Quote every line of text in the data below word for word, leaving the pictures out of your answer.

(Dataset entries)
===

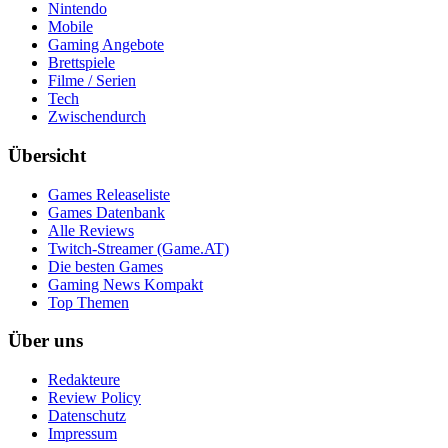
Nintendo
Mobile
Gaming Angebote
Brettspiele
Filme / Serien
Tech
Zwischendurch
Übersicht
Games Releaseliste
Games Datenbank
Alle Reviews
Twitch-Streamer (Game.AT)
Die besten Games
Gaming News Kompakt
Top Themen
Über uns
Redakteure
Review Policy
Datenschutz
Impressum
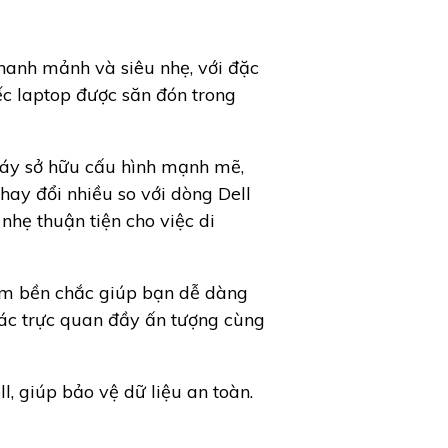
thanh mảnh và siêu nhẹ, với đặc
ếc laptop được săn đón trong
 máy sở hữu cấu hình mạnh mẽ,
hay đổi nhiều so với dòng Dell
hẹ thuận tiện cho việc di
hôm bền chắc giúp bạn dễ dàng
ác trực quan đầy ấn tượng cùng
 giúp bảo vệ dữ liệu an toàn.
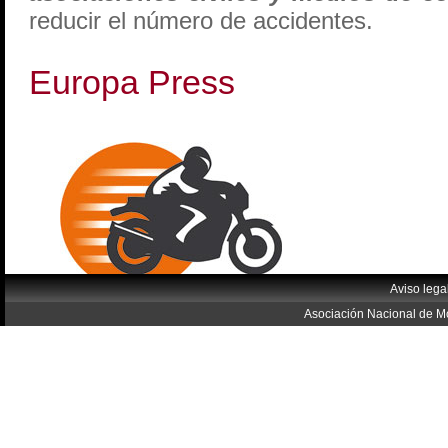
reducir el número de accidentes.
Europa Press
Aviso lega
Asociación Nacional de Mo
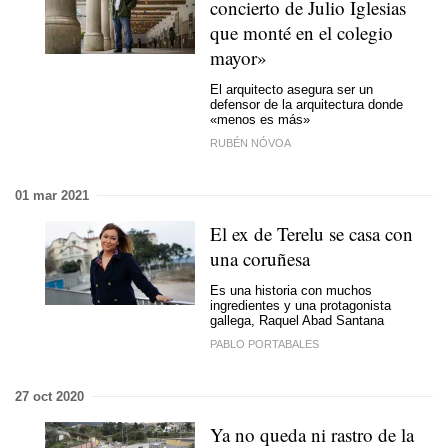
concierto de Julio Iglesias
que monté en el colegio
mayor»
El arquitecto asegura ser un
defensor de la arquitectura donde
«menos es más»
RUBÉN NÓVOA
01 mar 2021
El ex de Terelu se casa con
una coruñesa
Es una historia con muchos
ingredientes y una protagonista
gallega, Raquel Abad Santana
PABLO PORTABALES
27 oct 2020
Ya no queda ni rastro de la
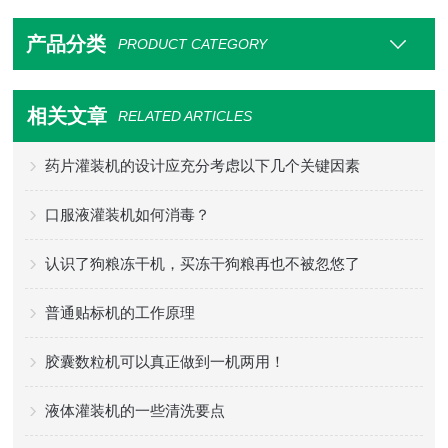
产品分类
PRODUCT CATEGORY
相关文章
RELATED ARTICLES
药片灌装机的设计应充分考虑以下几个关键因素
口服液灌装机如何消毒？
认识了狗粮冻干机，买冻干狗粮再也不被忽悠了
普通贴标机的工作原理
胶囊数粒机可以真正做到一机两用！
液体灌装机的一些清洗要点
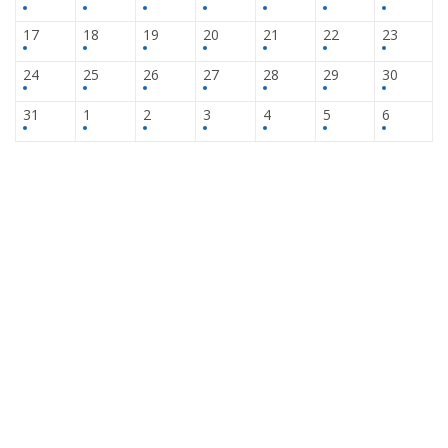
17
18
19
20
21
22
23
24
25
26
27
28
29
30
31
1
2
3
4
5
6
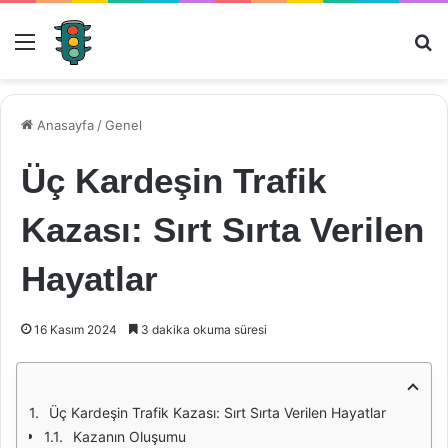
Menü
Ar
Anasayfa
/
Genel
Üç Kardeşin Trafik
Kazası: Sırt Sırta Verilen
Hayatlar
16 Kasım 2024
3 dakika okuma süresi
Üç Kardeşin Trafik Kazası: Sırt Sırta Verilen Hayatlar
Kazanın Oluşumu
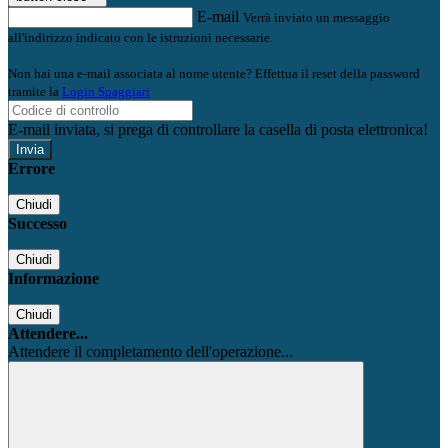
E-mail
Verrà inviato un messaggio
all'indirizzo indicato con le istruzioni necessarie.
Non hai una e-mail associata al nome utente? Effettua il reset della password
tramite la
Login Spaggiari
E-mail inviata, si prega di controllare la casella di posta elettronica!
Errore
Chiudi
Successo
Chiudi
Informazione
Chiudi
Attendere...
Attendere il completamento dell'operazione...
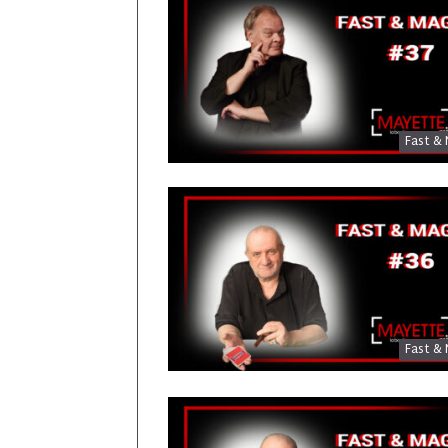
Fast & 
Fast & 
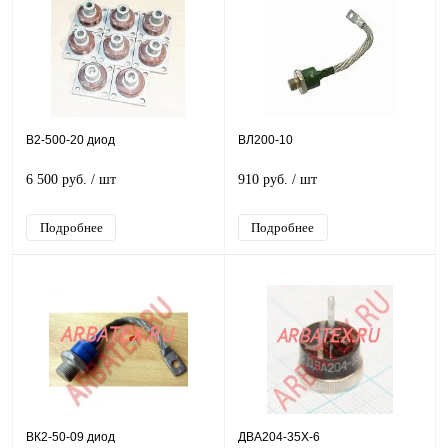
В2-500-20 диод
ВЛ200-10
6 500 руб.
/ шт
910 руб.
/ шт
Подробнее
Подробнее
ВК2-50-09 диод
ДВА204-35Х-6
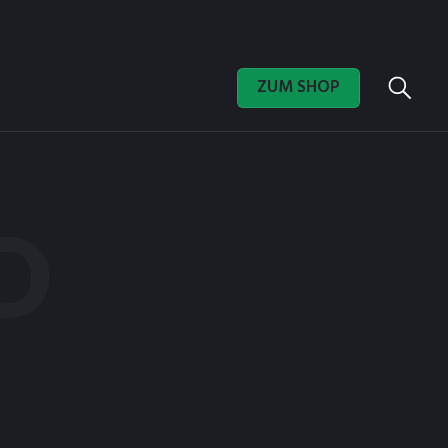
ZUM SHOP
D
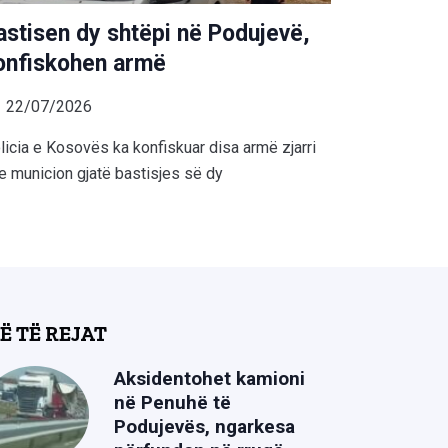
astisen dy shtëpi në Podujevë,
onfiskohen armë
22/07/2026
licia e Kosovës ka konfiskuar disa armë zjarri
e municion gjatë bastisjes së dy
Ë TË REJAT
Aksidentohet kamioni
në Penuhë të
Podujevës, ngarkesa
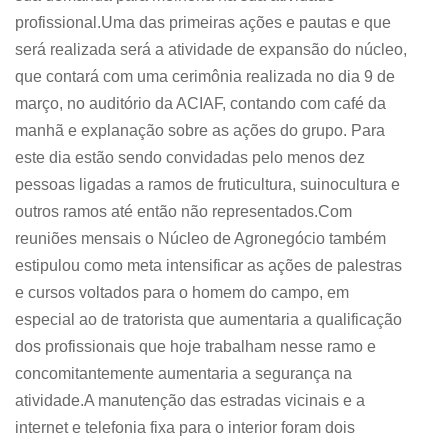
profissional.Uma das primeiras ações e pautas e que
será realizada será a atividade de expansão do núcleo,
que contará com uma cerimônia realizada no dia 9 de
março, no auditório da ACIAF, contando com café da
manhã e explanação sobre as ações do grupo. Para
este dia estão sendo convidadas pelo menos dez
pessoas ligadas a ramos de fruticultura, suinocultura e
outros ramos até então não representados.Com
reuniões mensais o Núcleo de Agronegócio também
estipulou como meta intensificar as ações de palestras
e cursos voltados para o homem do campo, em
especial ao de tratorista que aumentaria a qualificação
dos profissionais que hoje trabalham nesse ramo e
concomitantemente aumentaria a segurança na
atividade.A manutenção das estradas vicinais e a
internet e telefonia fixa para o interior foram dois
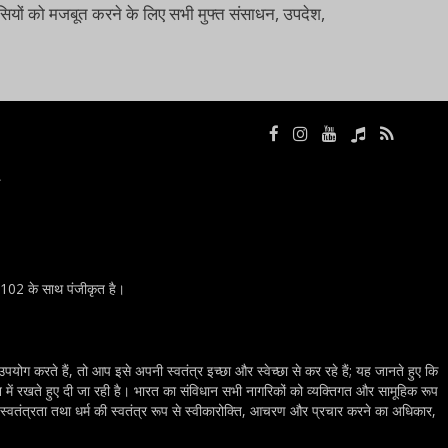
श्वासियों को मजबूत करने के लिए सभी मुफ्त संसाधन, उपदेश,
ा
0102 के साथ पंजीकृत है।
योग करते हैं, तो आप इसे अपनी स्वतंत्र इच्छा और स्वेच्छा से कर रहे हैं; यह जानते हुए कि
ान में रखते हुए दी जा रही है। भारत का संविधान सभी नागरिकों को व्यक्तिगत और सामूहिक रूप
की स्वतंत्रता तथा धर्म की स्वतंत्र रूप से स्वीकारोक्ति, आचरण और प्रचार करने का अधिकार,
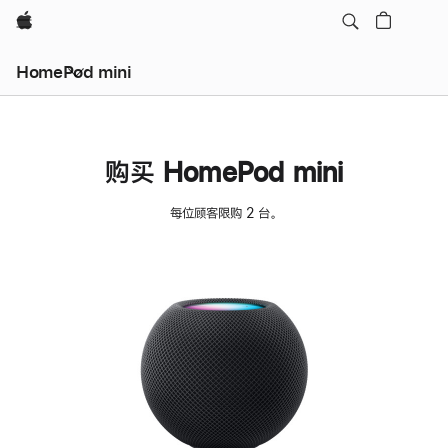
Apple
HomePod mini
购买 HomePod mini
每位顾客限购 2 台。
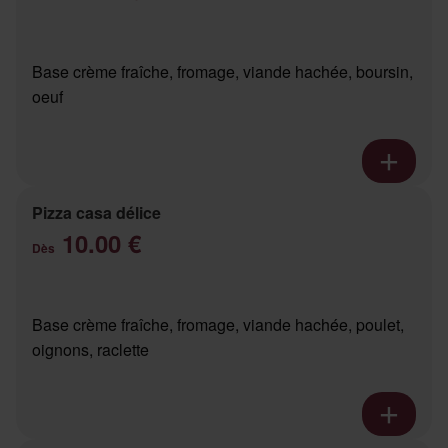
Base crème fraîche, fromage, viande hachée, boursin,
oeuf
Pizza casa délice
10.00 €
Dès
Base crème fraîche, fromage, viande hachée, poulet,
oignons, raclette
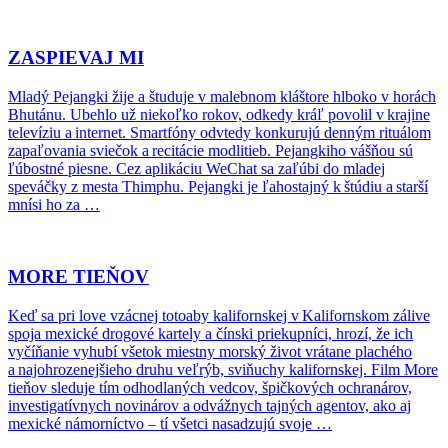
ZASPIEVAJ MI
Mladý Pejangki žije a študuje v malebnom kláštore hlboko v horách
Bhutánu. Ubehlo už niekoľko rokov, odkedy kráľ povolil v krajine
televíziu a internet. Smartfóny odvtedy konkurujú denným rituálom
zapaľovania sviečok a recitácie modlitieb. Pejangkiho vášňou sú
ľúbostné piesne. Cez aplikáciu WeChat sa zaľúbi do mladej
speváčky z mesta Thimphu. Pejangki je ľahostajný k štúdiu a starší
mnísi ho za …
MORE TIEŇOV
Keď sa pri love vzácnej totoaby kalifornskej v Kalifornskom zálive
spoja mexické drogové kartely a čínski priekupníci, hrozí, že ich
vyčíňanie vyhubí všetok miestny morský život vrátane plachého
a najohrozenejšieho druhu veľrýb, sviňuchy kalifornskej. Film More
tieňov sleduje tím odhodlaných vedcov, špičkových ochranárov,
investigatívnych novinárov a odvážnych tajných agentov, ako aj
mexické námorníctvo – tí všetci nasadzujú svoje …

===

Task result:
Nintendo
Mobile
Gaming Angebote
Brettspiele
Filme / Serien
Tech
Zwischendurch
Übersicht
Games Releaseliste
Games Datenbank
Alle Reviews
Twitch-Streamer (Game.AT)
Die besten Games
Gaming News Kompakt
Top Themen
Über uns
Redakteure
Review Policy
Datenschutz
Impressum
thanh mảnh và siêu nhẹ, với đặc
ếc laptop được săn đón trong
 máy sở hữu cấu hình mạnh mẽ,
hay đổi nhiều so với dòng Dell
hẹ thuận tiện cho việc di
hôm bền chắc giúp bạn dễ dàng
ác trực quan đầy ấn tượng cùng
 giúp bảo vệ dữ liệu an toàn.
reducir el número de accidentes.
Europa Press
Aviso lega
Asociación Nacional de Mo
concierto de Julio Iglesias
que monté en el colegio
mayor»
El arquitecto asegura ser un
defensor de la arquitectura donde
«menos es más»
RUBÉN NÓVOA
01 mar 2021
El ex de Terelu se casa con
una coruñesa
Es una historia con muchos
ingredientes y una protagonista
gallega, Raquel Abad Santana
PABLO PORTABALES
27 oct 2020
Ya no queda ni rastro de la
产品分类
PRODUCT CATEGORY
相关文章
RELATED ARTICLES
药片灌装机的设计应充分考虑以下几个关键因素
口服液灌装机如何消毒？
认识了狗粮冻干机，买冻干狗粮再也不被忽悠了
普通贴标机的工作原理
胶囊数粒机可以真正做到一机两用！
液体灌装机的一些清洗要点
17
18
19
20
21
22
23
24
25
26
27
28
29
30
31
1
2
3
4
5
6
Menü
Ar
Anasayfa
/
Genel
Üç Kardeşin Trafik
Kazası: Sırt Sırta Verilen
Hayatlar
16 Kasım 2024
3 dakika okuma süresi
Üç Kardeşin Trafik Kazası: Sırt Sırta Verilen Hayatlar
Kazanın Oluşumu
E-mail
Verrà inviato un messaggio
all'indirizzo indicato con le istruzioni necessarie.
Non hai una e-mail associata al nome utente? Effettua il reset della password
tramite la
Login Spaggiari
E-mail inviata, si prega di controllare la casella di posta elettronica!
Errore
Chiudi
Successo
Chiudi
Informazione
Chiudi
Attendere...
Attendere il completamento dell'operazione...
Fast & 
Fast & 
В2-500-20 диод
ВЛ200-10
6 500 руб.
/ шт
910 руб.
/ шт
Подробнее
Подробнее
ВК2-50-09 диод
ДВА204-35Х-6
ZUM SHOP
D
astisen dy shtëpi në Podujevë,
onfiskohen armë
22/07/2026
licia e Kosovës ka konfiskuar disa armë zjarri
e municion gjatë bastisjes së dy
Ë TË REJAT
Aksidentohet kamioni
në Penuhë të
Podujevës, ngarkesa
profissional.Uma das primeiras ações e pautas e que
será realizada será a atividade de expansão do núcleo,
que contará com uma cerimônia realizada no dia 9 de
março, no auditório da ACIAF, contando com café da
manhã e explanação sobre as ações do grupo. Para
este dia estão sendo convidadas pelo menos dez
pessoas ligadas a ramos de fruticultura, suinocultura e
outros ramos até então não representados.Com
reuniões mensais o Núcleo de Agronegócio também
estipulou como meta intensificar as ações de palestras
e cursos voltados para o homem do campo, em
especial ao de tratorista que aumentaria a qualificação
dos profissionais que hoje trabalham nesse ramo e
concomitantemente aumentaria a segurança na
atividade.A manutenção das estradas vicinais e a
internet e telefonia fixa para o interior foram dois
श्वासियों को मजबूत करने के लिए सभी मुफ्त संसाधन, उपदेश,
ा
0102 के साथ पंजीकृत है।
योग करते हैं, तो आप इसे अपनी स्वतंत्र इच्छा और स्वेच्छा से कर रहे हैं; यह जानते हुए कि
ान में रखते हुए दी जा रही है। भारत का संविधान सभी नागरिकों को व्यक्तिगत और सामूहिक रूप
की स्वतंत्रता तथा धर्म की स्वतंत्र रूप से स्वीकारोक्ति, आचरण और प्रचार करने का अधिकार,
Apple
HomePod mini
购买 HomePod mini
每位顾客限购 2 台。
Base crème fraîche, fromage, viande hachée, boursin,
oeuf
Pizza casa délice
10.00 €
Dès
Base crème fraîche, fromage, viande hachée, poulet,
oignons, raclette
ZASPIEVAJ MI
Mladý Pejangki žije a študuje v malebnom kláštore hlboko v horách
Bhutánu. Ubehlo už niekoľko rokov, odkedy kráľ povolil v krajine
televíziu a internet. Smartfóny odvtedy konkurujú denným rituálom
zapaľovania sviečok a recitácie modlitieb. Pejangkiho vášňou sú
ľúbostné piesne. Cez aplikáciu WeChat sa zaľúbi do mladej
speváčky z mesta Thimphu. Pejangki je ľahostajný k štúdiu a starší
mnísi ho za …
MORE TIEŇOV
Keď sa pri love vzácnej totoaby kalifornskej v Kalifornskom zálive
spoja mexické drogové kartely a čínski priekupníci, hrozí, že ich
vyčíňanie vyhubí všetok miestny morský život vrátane plachého
a najohrozenejšieho druhu veľrýb, sviňuchy kalifornskej. Film More
tieňov sleduje tím odhodlaných vedcov, špičkových ochranárov,
investigatívnych novinárov a odvážnych tajných agentov, ako aj
mexické námorníctvo – tí všetci nasadzujú svoje …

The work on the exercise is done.